Data extracted from a collection:
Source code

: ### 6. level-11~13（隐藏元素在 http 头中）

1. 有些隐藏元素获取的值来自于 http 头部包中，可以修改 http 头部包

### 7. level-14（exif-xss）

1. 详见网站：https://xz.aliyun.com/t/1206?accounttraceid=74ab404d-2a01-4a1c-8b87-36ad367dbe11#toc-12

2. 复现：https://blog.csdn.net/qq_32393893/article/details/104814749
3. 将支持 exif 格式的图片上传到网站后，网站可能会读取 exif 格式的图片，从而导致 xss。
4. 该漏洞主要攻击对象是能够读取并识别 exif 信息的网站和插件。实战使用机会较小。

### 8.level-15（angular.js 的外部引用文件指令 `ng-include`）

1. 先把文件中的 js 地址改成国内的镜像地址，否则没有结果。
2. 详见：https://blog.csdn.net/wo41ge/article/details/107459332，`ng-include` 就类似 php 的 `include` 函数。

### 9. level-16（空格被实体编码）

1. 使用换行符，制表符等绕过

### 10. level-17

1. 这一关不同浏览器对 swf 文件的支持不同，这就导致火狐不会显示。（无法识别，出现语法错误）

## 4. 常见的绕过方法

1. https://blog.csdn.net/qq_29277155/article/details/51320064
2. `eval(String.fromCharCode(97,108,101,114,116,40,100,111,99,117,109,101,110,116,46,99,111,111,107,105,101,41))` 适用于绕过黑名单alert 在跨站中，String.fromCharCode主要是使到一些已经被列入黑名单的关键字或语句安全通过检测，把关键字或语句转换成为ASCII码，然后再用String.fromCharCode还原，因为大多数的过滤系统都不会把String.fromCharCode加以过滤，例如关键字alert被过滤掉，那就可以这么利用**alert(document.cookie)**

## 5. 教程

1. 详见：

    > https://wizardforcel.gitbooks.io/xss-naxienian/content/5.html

» About this task
All entries must be repeated exactly.

» Finished exercise
Source code

: ### 6. level-11~13（隐藏元素在 http 头中）

1. 有些隐藏元素获取的值来自于 http 头部包中，可以修改 http 头部包

### 7. level-14（exif-xss）

1. 详见网站：https://xz.aliyun.com/t/1206?accounttraceid=74ab404d-2a01-4a1c-8b87-36ad367dbe11#toc-12

2. 复现：https://blog.csdn.net/qq_32393893/article/details/104814749
3. 将支持 exif 格式的图片上传到网站后，网站可能会读取 exif 格式的图片，从而导致 xss。
4. 该漏洞主要攻击对象是能够读取并识别 exif 信息的网站和插件。实战使用机会较小。

### 8.level-15（angular.js 的外部引用文件指令 `ng-include`）

1. 先把文件中的 js 地址改成国内的镜像地址，否则没有结果。
2. 详见：https://blog.csdn.net/wo41ge/article/details/107459332，`ng-include` 就类似 php 的 `include` 函数。

### 9. level-16（空格被实体编码）

1. 使用换行符，制表符等绕过

### 10. level-17

1. 这一关不同浏览器对 swf 文件的支持不同，这就导致火狐不会显示。（无法识别，出现语法错误）

## 4. 常见的绕过方法

1. https://blog.csdn.net/qq_29277155/article/details/51320064
2. `eval(String.fromCharCode(97,108,101,114,116,40,100,111,99,117,109,101,110,116,46,99,111,111,107,105,101,41))` 适用于绕过黑名单alert 在跨站中，String.fromCharCode主要是使到一些已经被列入黑名单的关键字或语句安全通过检测，把关键字或语句转换成为ASCII码，然后再用String.fromCharCode还原，因为大多数的过滤系统都不会把String.fromCharCode加以过滤，例如关键字alert被过滤掉，那就可以这么利用**alert(document.cookie)**

## 5. 教程

1. 详见：

    > https://wizardforcel.gitbooks.io/xss-naxienian/content/5.html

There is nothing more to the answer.